Enough cold air will be pulled southward by the storm to bring a period of heavy snow to the Sierra Nevada from Sunday night to Monday.
Travelers over Interstate 80’s Donner Pass should anticipate reduced visibility, slippery roads and possible closures.
Large, dangerous waves will accompany the storm’s push onshore from the coast of Washington to near Point Conception, California, spanning into Monday.
People should avoid heading to the beaches during this time frame as large waves that seemingly come out of nowhere, known as sneaker waves, can top large rocks and jetties and sweep away unsuspecting individuals.
Small craft should remain in port until the danger has passed.

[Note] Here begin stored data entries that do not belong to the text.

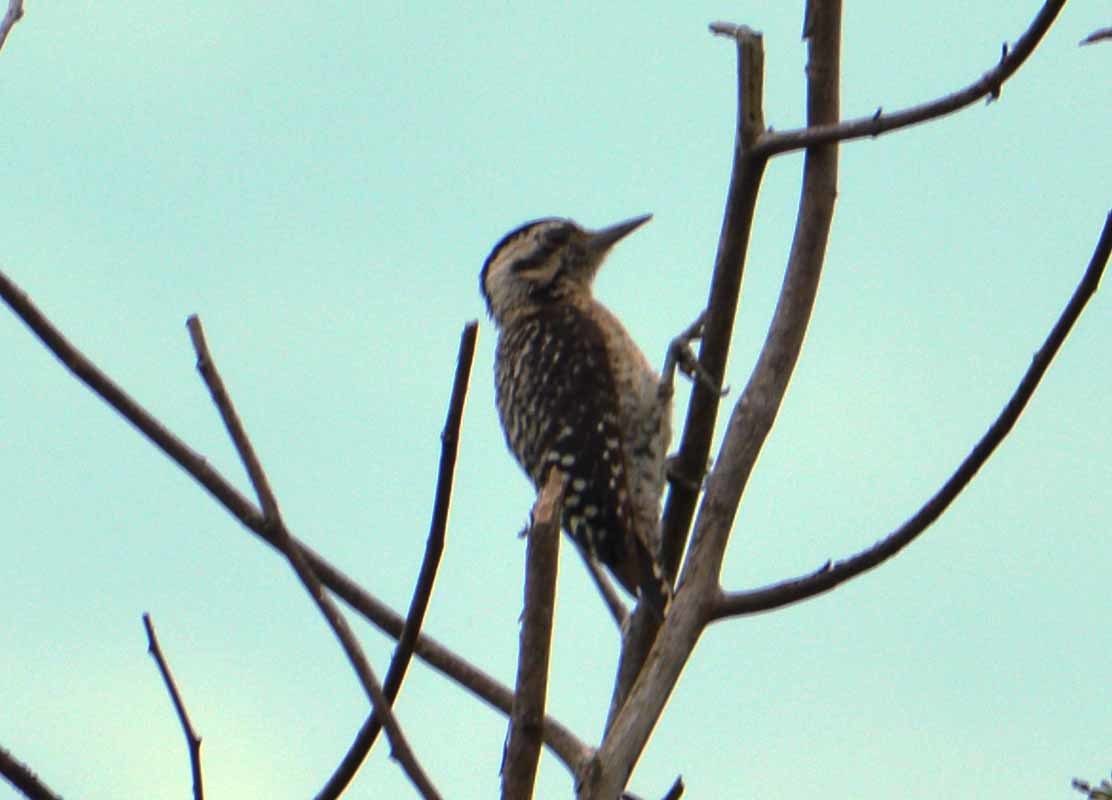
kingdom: Animalia
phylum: Chordata
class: Aves
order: Piciformes
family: Picidae
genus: Dryobates
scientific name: Dryobates scalaris
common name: Ladder-backed woodpecker
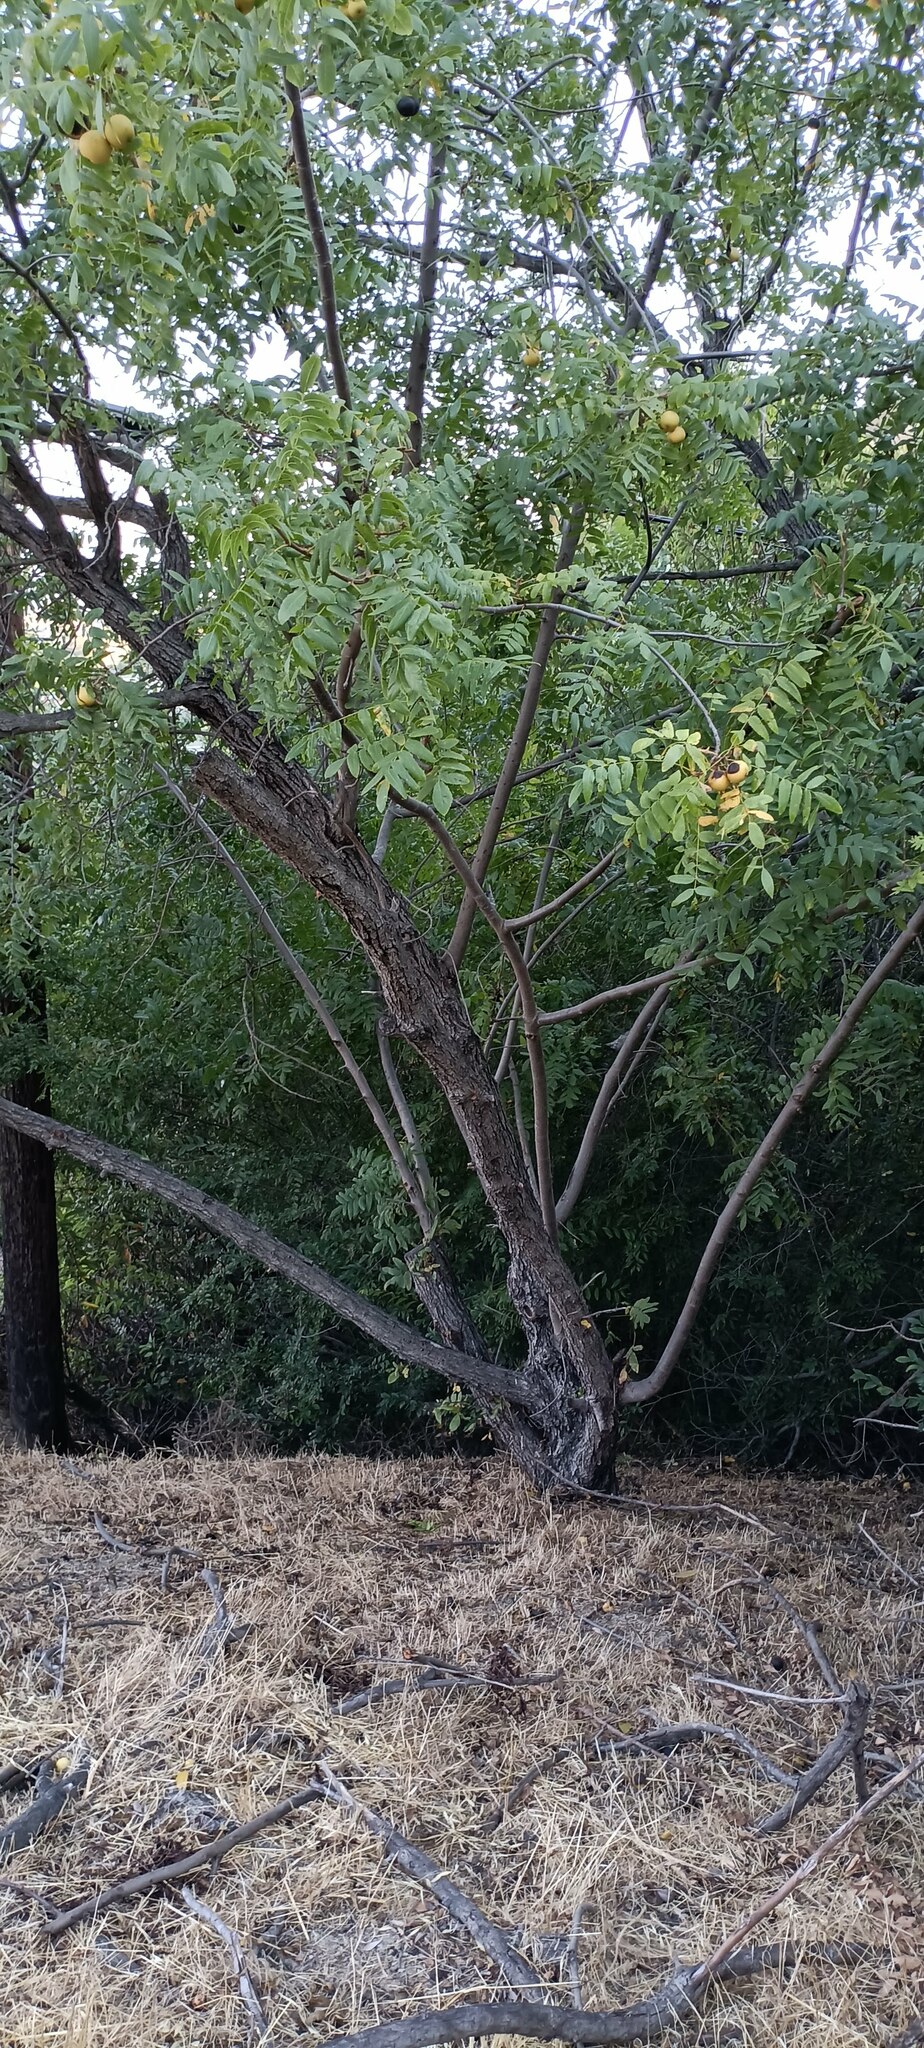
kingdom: Plantae
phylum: Tracheophyta
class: Magnoliopsida
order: Fagales
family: Juglandaceae
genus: Juglans
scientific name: Juglans californica
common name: Southern california black walnut
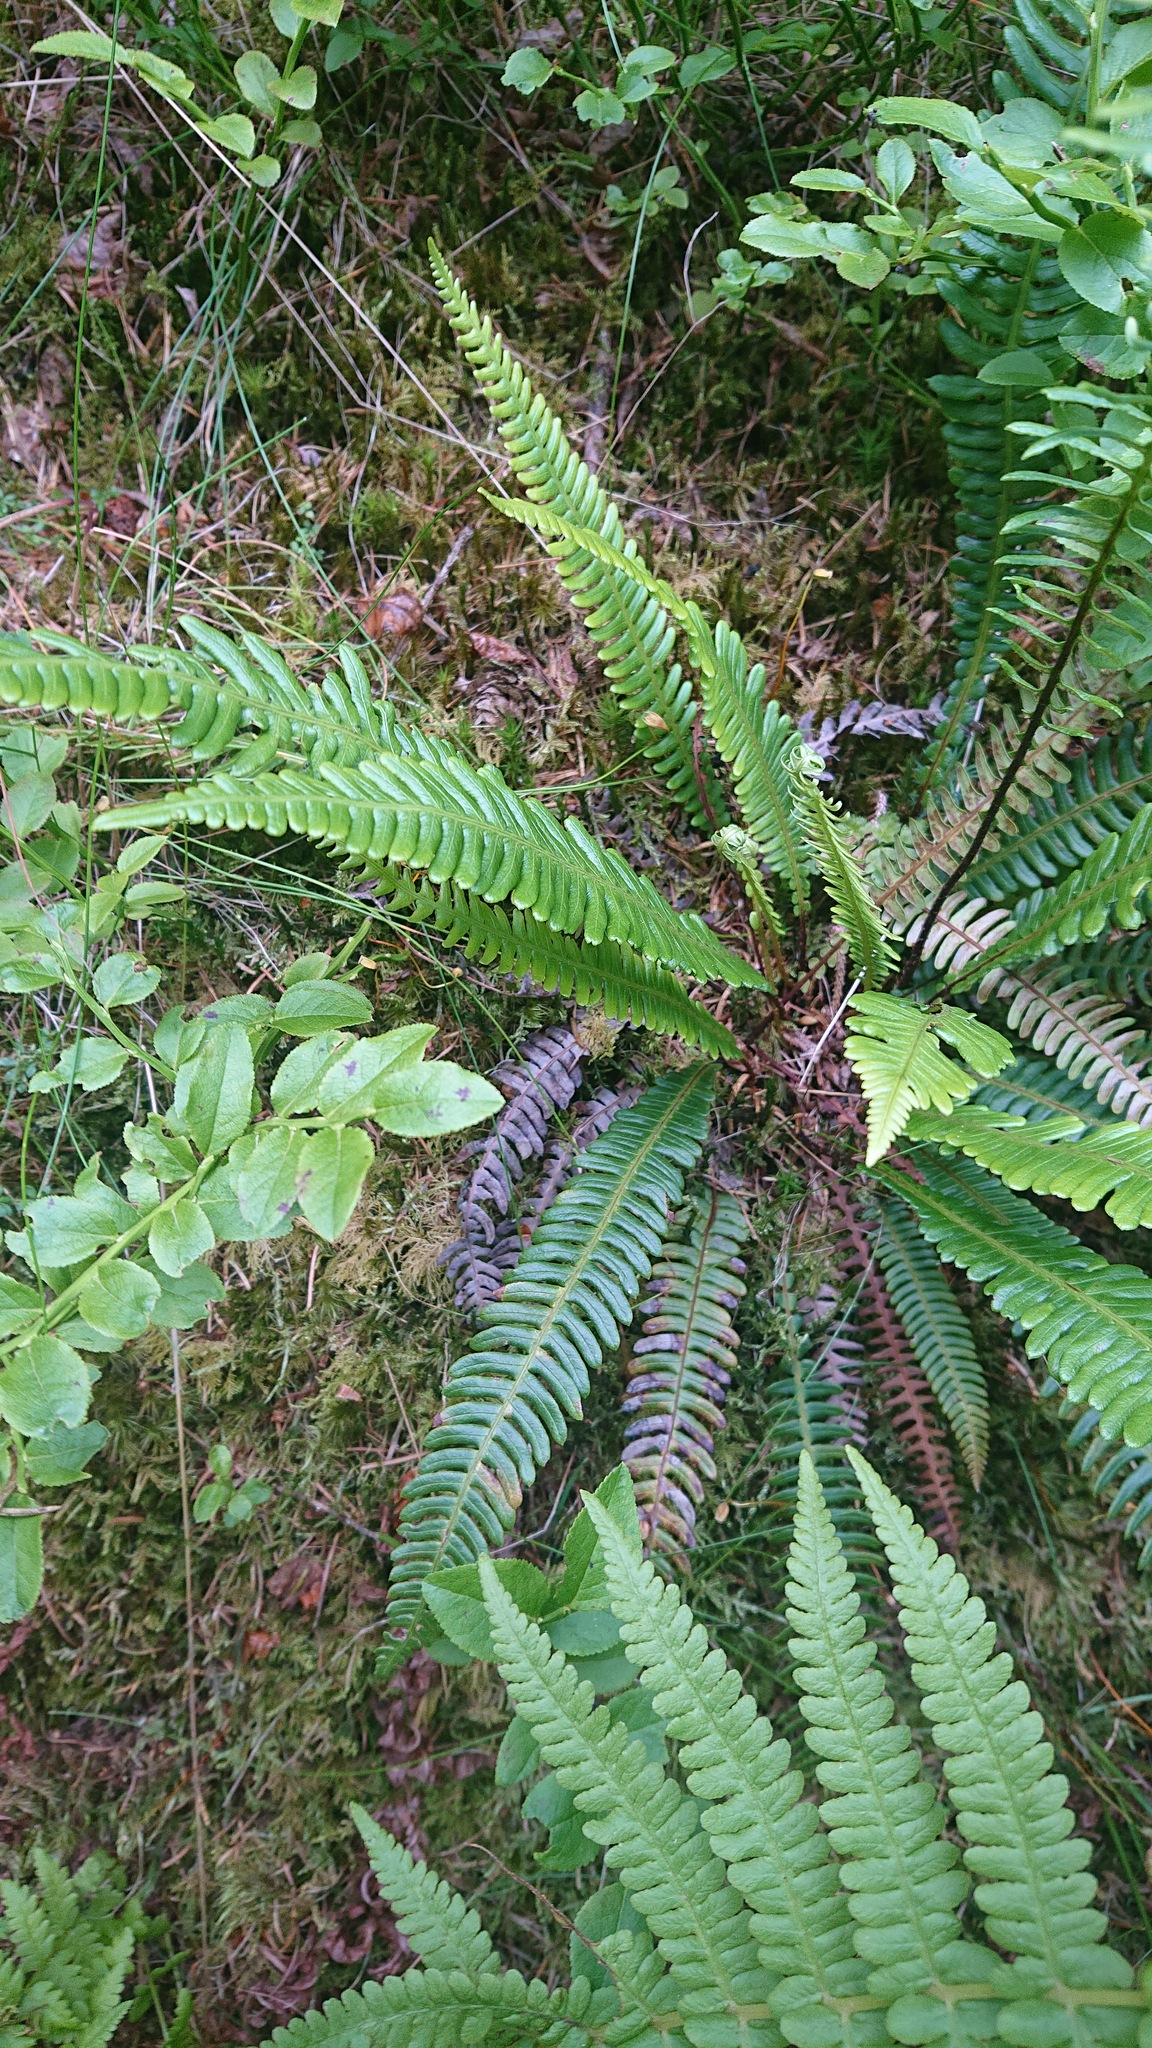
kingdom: Plantae
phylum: Tracheophyta
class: Polypodiopsida
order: Polypodiales
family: Blechnaceae
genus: Struthiopteris
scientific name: Struthiopteris spicant
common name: Deer fern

"While conditions will be worse farther north, high surf can also endanger surfers, swimmers and anyone venturing onto jetties at the west-facing beaches of Southern California Monday into Tuesday," Pydynowski said.
Southern California will be spared the worst of the storm's rain and wind.
"Two more systems are likely to affect the Pacific Northwest and northern Rockies through the week," Boston said.
The next storm from Monday night through Tuesday could bring an increased risk of flooding and wind damage across portions of Washington and Oregon, while largely sparing Northern California.
Yet another storm will sweep ashore at late week.
AccuWeather will continue to provide more details on the upcoming storms in the days ahead.